#### Tasks to carry out
1 > In the article on the Major National Dialogue, translate the sentence "Revenue to municipal councils would be significantly augmented." into French.
2 > Write a continuation of the article on Cameroon's Major National Dialogue and its recommendations for councils and mayors, picking up after its final line.

#### Document excerpt
______________________________

They’re removing our brothers Govt Dels and leaving their SDOs, Govnors

One of the most significant recommendations of the “Major National Dialogue” (MND) is for the removal of Government Delegates in City Councils. The Government Delegates of Limbe, Kumba and Bamenda (Andrew Motanga Monjimba, Victor Nkelle and Vincent Ndumu respectively) are all our Anglophone brothers. In maintaining DOs, SDOs and Governors who are in overwhelming majority Franchophones, we see they are keeping their own and throwing away ours.
This may sound a childish joke. It is, as much as it is not. Inasmuch as appointed Government Delegates were a nuisance to elected Mayors, they were less an impediment to local development than SDOs and Governors. They play the same spoiling role the Federal Inspector appointed by Yaounde played in curtailing the powers of the elected Prime Ministers of the autonomous federated state of West Cameroon during the 1961-1972 Federation.

Mayors: big winners

Among the big winners of the MND are mayors. If the Government’s decentralization blueprint and emergency funds for post-war reconstruction will be implemented to any significant measure, mayors will be among the major beneficiaries. Revenue to municipal councils would be significantly augmented. It could be a windfall!
The Decentralization and Local Development Committee recommends thus:
– The disbursement of special allocation to each of the Councils in the North West and South West to facilitate the effective resumption to certain agglomerations;
– In view of the reinforcement of the financial autonomy of local authorities, the committee recommended the:
– A- effective implementation of Section 32 sub 2 of the law on the orientation of Decentralization which stipulates the finance law will determine, on the proposal of the government, the proportion of the State revenue dedicated to the Common Decentralization Fund. IN this connection, the participants proposed that a margin of 10-15% of the State budget be allocated to the Councils
– B- The waiver of the principle on the single treasury account which delays the effective transfer of funds to local authorities.
Add to that the recommendation for the removal of Government Delegates from City Councils and the “substantial reduction of the powers of the supervisory authority” and you understand why mayors enthusiastically took part in the deliberations. More funds, freer hand to manage their affairs. They must be licking their lips – those sure to maintain their seats.

That status: how special?

______________________________

#### Information provided

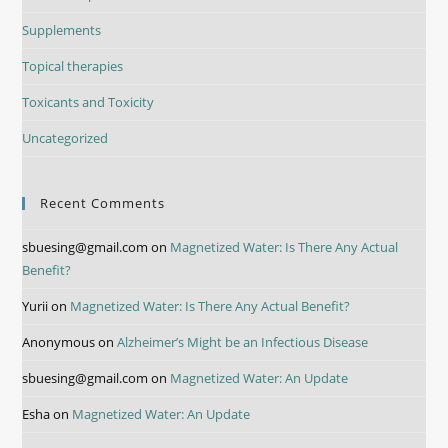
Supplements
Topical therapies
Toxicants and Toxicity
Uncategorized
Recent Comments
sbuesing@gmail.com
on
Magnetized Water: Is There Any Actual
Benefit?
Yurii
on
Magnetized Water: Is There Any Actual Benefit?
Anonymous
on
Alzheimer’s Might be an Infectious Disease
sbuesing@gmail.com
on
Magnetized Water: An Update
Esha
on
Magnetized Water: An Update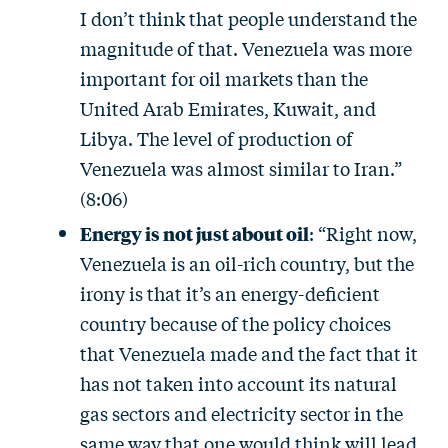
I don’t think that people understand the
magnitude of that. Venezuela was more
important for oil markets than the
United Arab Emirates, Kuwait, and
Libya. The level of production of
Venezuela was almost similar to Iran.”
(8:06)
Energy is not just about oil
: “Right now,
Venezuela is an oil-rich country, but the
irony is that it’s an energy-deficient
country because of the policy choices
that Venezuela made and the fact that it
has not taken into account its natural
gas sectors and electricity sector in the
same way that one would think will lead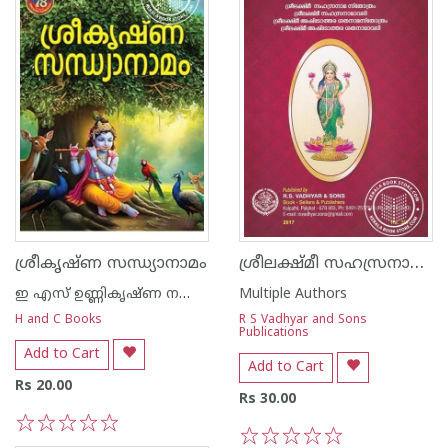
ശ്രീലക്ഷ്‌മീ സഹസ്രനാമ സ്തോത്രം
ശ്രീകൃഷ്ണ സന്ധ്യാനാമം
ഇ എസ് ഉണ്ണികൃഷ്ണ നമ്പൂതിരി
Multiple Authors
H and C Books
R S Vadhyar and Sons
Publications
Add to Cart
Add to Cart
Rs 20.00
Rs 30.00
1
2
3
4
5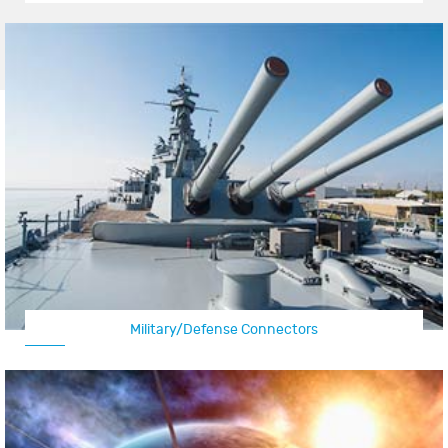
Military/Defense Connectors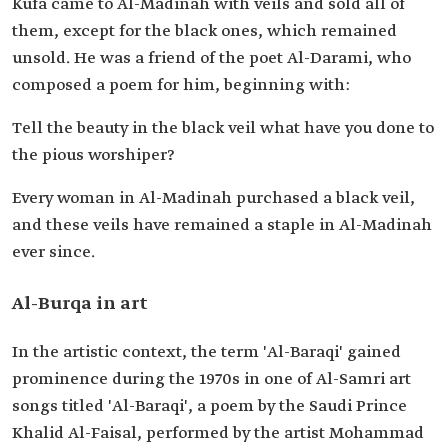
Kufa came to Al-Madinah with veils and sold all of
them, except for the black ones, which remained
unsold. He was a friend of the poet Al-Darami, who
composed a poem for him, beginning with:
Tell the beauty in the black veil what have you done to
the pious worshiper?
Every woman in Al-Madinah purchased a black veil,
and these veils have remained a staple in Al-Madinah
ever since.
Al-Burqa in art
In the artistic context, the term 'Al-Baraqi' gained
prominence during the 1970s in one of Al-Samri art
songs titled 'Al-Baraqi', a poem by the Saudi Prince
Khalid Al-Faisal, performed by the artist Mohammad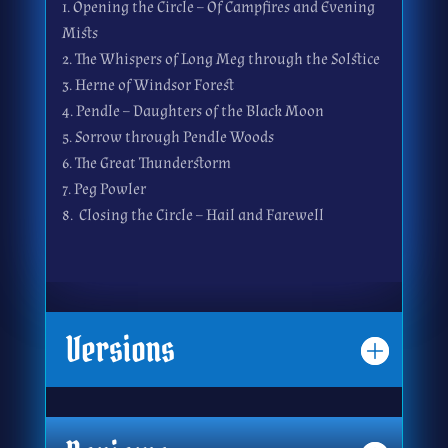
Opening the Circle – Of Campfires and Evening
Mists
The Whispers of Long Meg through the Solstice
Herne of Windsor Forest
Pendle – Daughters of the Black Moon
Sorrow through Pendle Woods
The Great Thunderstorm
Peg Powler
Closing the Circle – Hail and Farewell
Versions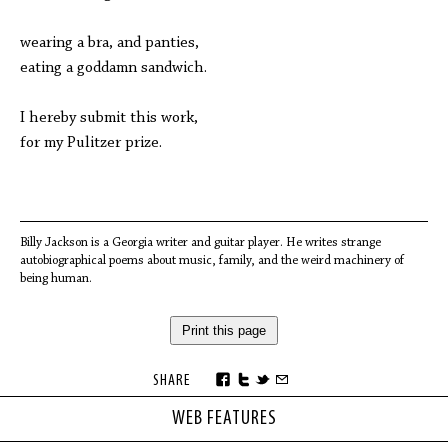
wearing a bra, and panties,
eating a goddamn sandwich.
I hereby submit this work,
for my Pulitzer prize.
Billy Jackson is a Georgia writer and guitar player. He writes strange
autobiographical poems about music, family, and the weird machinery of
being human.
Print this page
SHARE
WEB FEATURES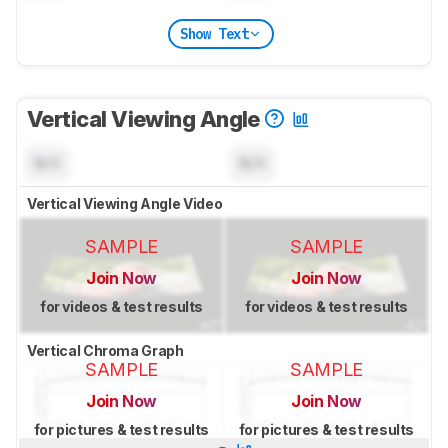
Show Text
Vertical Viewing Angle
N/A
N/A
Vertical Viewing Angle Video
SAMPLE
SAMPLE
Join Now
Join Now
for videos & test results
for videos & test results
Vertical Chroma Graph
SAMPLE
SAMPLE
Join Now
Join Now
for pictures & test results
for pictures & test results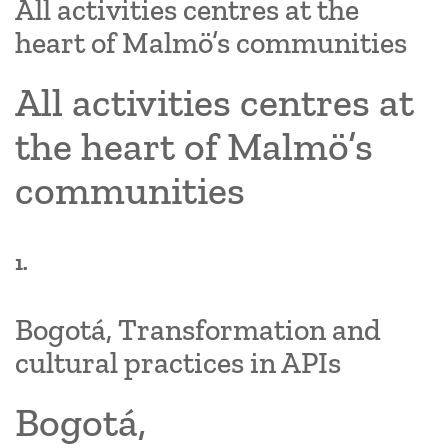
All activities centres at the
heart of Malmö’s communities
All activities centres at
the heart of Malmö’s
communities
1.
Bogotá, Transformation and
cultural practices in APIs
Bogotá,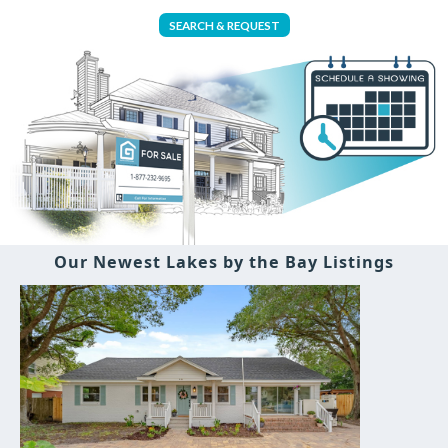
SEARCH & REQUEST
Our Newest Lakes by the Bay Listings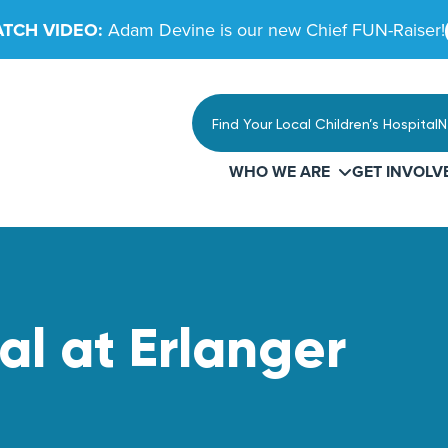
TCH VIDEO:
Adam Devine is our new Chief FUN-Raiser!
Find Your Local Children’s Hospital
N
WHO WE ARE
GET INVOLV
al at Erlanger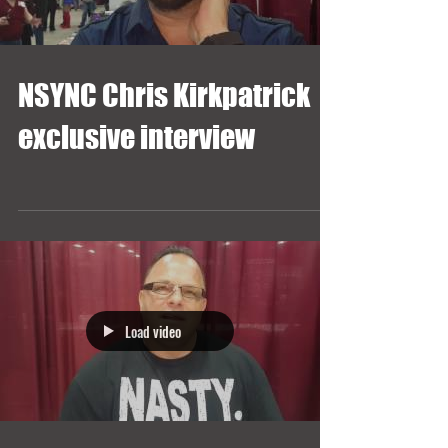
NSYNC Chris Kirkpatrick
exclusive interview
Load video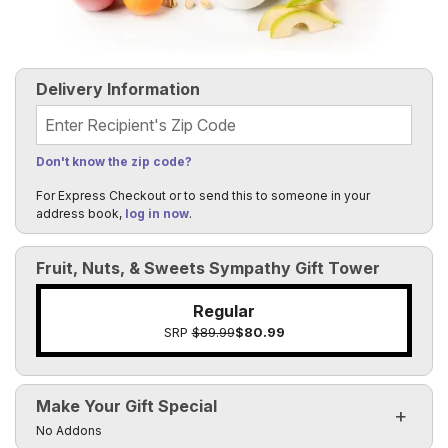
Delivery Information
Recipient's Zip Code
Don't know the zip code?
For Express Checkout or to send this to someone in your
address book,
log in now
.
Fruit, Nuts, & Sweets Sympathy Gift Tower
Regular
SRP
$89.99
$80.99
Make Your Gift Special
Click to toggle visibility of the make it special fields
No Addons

______________________________

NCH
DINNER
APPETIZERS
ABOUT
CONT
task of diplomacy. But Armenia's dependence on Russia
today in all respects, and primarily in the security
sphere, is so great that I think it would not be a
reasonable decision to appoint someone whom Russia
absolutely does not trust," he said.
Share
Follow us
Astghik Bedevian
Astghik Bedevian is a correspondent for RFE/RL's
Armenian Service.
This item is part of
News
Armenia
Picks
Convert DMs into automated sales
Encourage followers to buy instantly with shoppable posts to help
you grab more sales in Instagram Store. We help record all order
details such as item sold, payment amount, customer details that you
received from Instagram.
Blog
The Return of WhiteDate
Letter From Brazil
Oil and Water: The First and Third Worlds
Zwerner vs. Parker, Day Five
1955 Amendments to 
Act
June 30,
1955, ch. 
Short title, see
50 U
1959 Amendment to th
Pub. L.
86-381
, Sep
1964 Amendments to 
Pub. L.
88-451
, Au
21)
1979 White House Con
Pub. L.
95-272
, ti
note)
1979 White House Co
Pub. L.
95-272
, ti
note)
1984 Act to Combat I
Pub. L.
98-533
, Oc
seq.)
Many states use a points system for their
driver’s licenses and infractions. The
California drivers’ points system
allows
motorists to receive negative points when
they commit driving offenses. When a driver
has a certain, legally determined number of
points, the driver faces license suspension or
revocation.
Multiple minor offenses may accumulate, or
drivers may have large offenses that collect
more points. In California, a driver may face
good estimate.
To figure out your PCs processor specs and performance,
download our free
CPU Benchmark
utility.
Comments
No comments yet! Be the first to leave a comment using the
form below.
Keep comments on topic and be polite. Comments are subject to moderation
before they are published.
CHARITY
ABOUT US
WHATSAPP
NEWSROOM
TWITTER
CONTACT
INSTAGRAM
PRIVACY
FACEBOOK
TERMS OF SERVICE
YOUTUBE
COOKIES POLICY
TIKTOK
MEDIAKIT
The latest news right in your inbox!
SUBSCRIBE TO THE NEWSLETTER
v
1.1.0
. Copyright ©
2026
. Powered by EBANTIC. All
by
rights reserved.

______________________________

#### Outputs by task
1 > Les recettes des conseils municipaux seraient considérablement augmentées.

2 >
They say “Special Status” means a federation is on the way for the North West and South West regions under whatever name. I say the one most significant thing that should have suggested any form of real autonomy for the South West and North West, that is election of Governors as proposed by the Decentralization and Local Development committee of the “Major National Dialogue” was deleted from the final recommendations. That is telling.
Nevertheless, Professor Mathias Eric Owona Nguini, law and political science expert, but also son of Professor Joseph Owona who drafted the 1996 Constitution that provided for Decentralization, told me the Special Status plan is for the Northwest and Southwest regions to have Regional Executive Councils, besides the Regional Councils. This is hard to believe, seeing that the recommendation in the Decentralization Committee for Governors or Regional chief executive officers to be elected not appointed, was dropped from the final recommendations.
In other parts of the world, Hong Kong in China, Quebec in Canada and Scotland in England are examples of regions with “special status”. However, in Hong Kong where the Chief Executive is an appointee of Beijing, the current unrest there protesting against Beijing’s stranglehold is telling. They view their Chief Executive the way West Cameroonians viewed the Federal Inspector and how elected mayors view their supervisory authority, especially SDOs.
In Scotland, though they came close to voting to leave the United Kingdom in 2014, they operate conveniently within the UK. Though they have members in the UK House of Commons, they have an elected First Minister who is like a Prime Minister, not appointed by London.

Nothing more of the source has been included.